Ce que vit le coordinateur ressemble, « fortuitement », à des situations déjà vécues en effet. Je trouve qu’il n’est pas toujours facile en situation d’urgence d’avoir le recul nécessaire et de pouvoir prendre le temps d’accompagner son équipe pour lui permettre d’atteindre le niveau de qualité attendu…dans des délais restreints, surtout quand l’équipe ne partage manifestement pas le même niveau d’exigence que le manager. Mais peut-être est-ce là encore une question de motivation de l’équipe, qui n’avait pas le même niveau de motivation que moi et trouvait que les exigences étaient trop élevées au regard de leur perception de l’importance du travail à réaliser. Je n’ai pas su le voir sur le moment en tout cas.

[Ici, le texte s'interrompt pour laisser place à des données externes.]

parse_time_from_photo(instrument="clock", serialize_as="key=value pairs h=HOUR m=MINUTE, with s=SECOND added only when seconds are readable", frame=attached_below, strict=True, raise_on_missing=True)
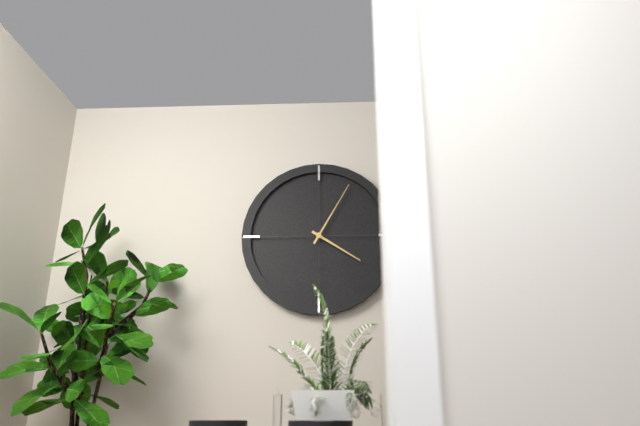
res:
h=4 m=5
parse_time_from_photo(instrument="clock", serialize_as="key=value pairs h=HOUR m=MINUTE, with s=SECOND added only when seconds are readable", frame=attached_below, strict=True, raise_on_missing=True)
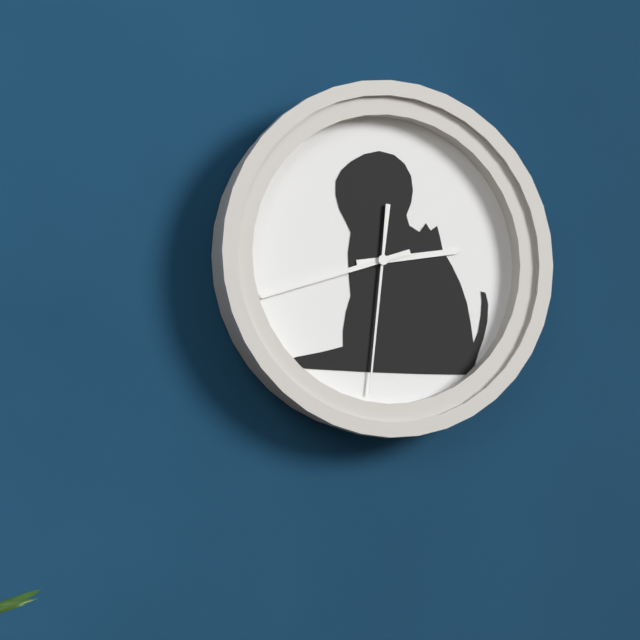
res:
h=2 m=42 s=31
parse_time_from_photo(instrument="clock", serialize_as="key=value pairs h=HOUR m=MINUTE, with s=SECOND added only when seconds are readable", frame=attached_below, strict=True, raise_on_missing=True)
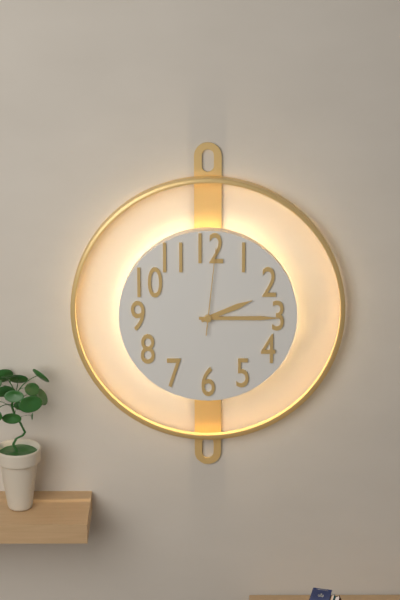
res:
h=2 m=15 s=1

Peut-être qu’un Manager Lean aurait besoin d’un regard extérieur pour l’aider à prendre de la hauteur.
Bonjour Florence, et merci pour ce commentaire 🙂
Effectivement il n’est jamais facile, en tant que manager, de sortir le nez du guidon pour prendre de la hauteur. Peut-être pouvons-nous déjà nous appuyer sur le regard extérieur de chacun de nous, entre membres de ce forum ? 🙂
Quoi qu’il en soit, le rôle du manager Lean représente un réel challenge : réussir à développer progressivement l’autonomie de ses équipes pour se dégager le temps nécessaire à la prise de recul et à l’amélioration.
Un tel changement ne s’effectue évidemment pas en un jour, mais il permet de quitter petit à petit ce rôle de « gestionnaire de l’urgence », tout en apportant davantage de motivation (autonomie, maîtrise, sens) à nos équipes.

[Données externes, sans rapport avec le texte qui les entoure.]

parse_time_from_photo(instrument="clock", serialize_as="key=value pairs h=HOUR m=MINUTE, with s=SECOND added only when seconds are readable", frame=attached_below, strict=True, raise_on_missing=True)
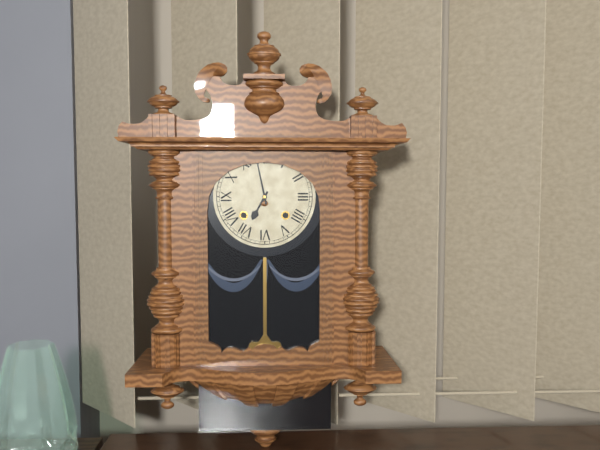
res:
h=6 m=58
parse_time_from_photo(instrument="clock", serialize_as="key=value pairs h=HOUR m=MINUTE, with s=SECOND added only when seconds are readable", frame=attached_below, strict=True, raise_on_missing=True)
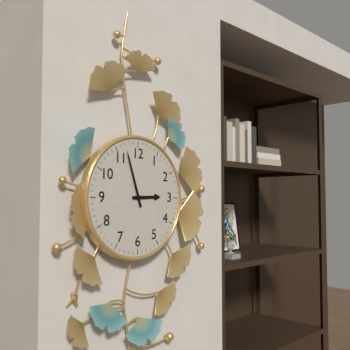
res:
h=2 m=57
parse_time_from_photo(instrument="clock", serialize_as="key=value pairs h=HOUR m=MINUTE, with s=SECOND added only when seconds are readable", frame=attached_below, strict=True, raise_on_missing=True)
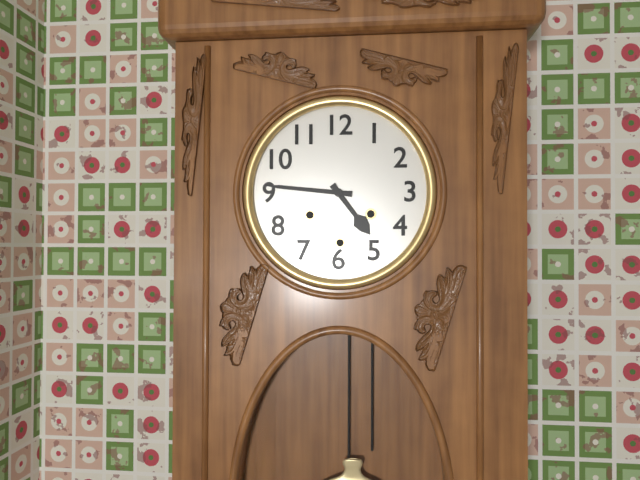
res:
h=4 m=46
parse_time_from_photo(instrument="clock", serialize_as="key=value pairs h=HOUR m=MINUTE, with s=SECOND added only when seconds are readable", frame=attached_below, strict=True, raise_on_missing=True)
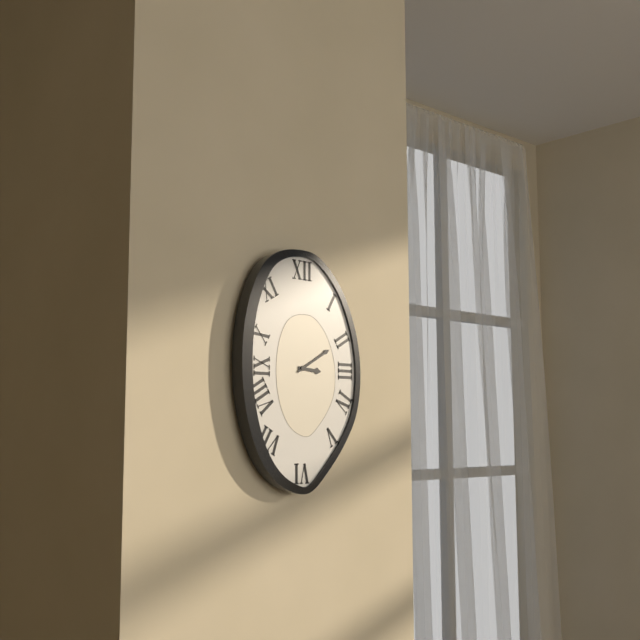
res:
h=3 m=10
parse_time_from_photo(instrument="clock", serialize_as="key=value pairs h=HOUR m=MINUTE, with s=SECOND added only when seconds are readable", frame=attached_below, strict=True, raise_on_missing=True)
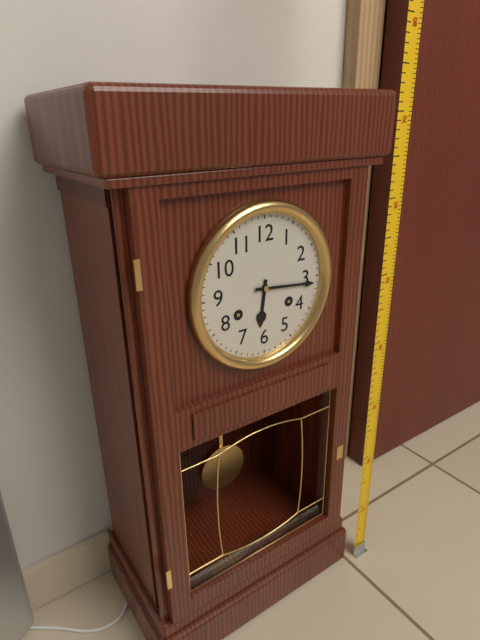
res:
h=6 m=16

Si il y a peu de doutes à ce sujet (tout manager aimerait développer ses équipes et se consacrer à l’amélioration continue !), comment enclencher avec son équipe une telle dynamique dans la pratique ?
1. Tout d’abord, en acceptant qu’il s’agisse d’un travail de longue haleine (!)
2. En impliquant progressivement les membres de l’équipe dans le traitement des problèmes et la recherche de solutions. Pour cela deux possibilités :
– Laisser le champ libre à l’équipe (« Comment feriez-vous pour résoudre ce problème ? ») -> nécessite que l’équipe soit force de proposition sur le sujet
– Proposer un début de solution à l’équipe sur un problème qu’elle rencontre (« J’ai pensé que l’on pourrait mettre ça en place, qu’est-ce que vous en pensez ? ») -> ne pas hésiter à faire tester (de façon simple et peu coûteuse !) une telle solution, en encourageant l’équipe à apporter ses améliorations
Notons que cette étape est parfois difficile pour un manager : il faut en effet accepter que la meilleure solution ne soit pas la sienne, mais celle qui est reconnue comme telle par l’équipe. Cela revient à apprendre à déléguer, faire confiance et renoncer à une éventuelle volonté de vouloir tout contrôler 🙂 Un niveau d’exigence plus élevé pourra alors être recherché par la suite, en montrant à l’équipe son importance et la façon de le satisfaire.
Bonjour à tous,
Je voulais vous faire part de mon expérience. Les bonnes pratiques managériales que vous citez ne sont pas nouvelles et bon nombre de formations managériales les diffusent depuis longtemps. Il est vrai que sous couvert de l’agilité, du lean… elles sont réaffirmées et sans doute plus outillées (ère du digital oblige) que par le passé.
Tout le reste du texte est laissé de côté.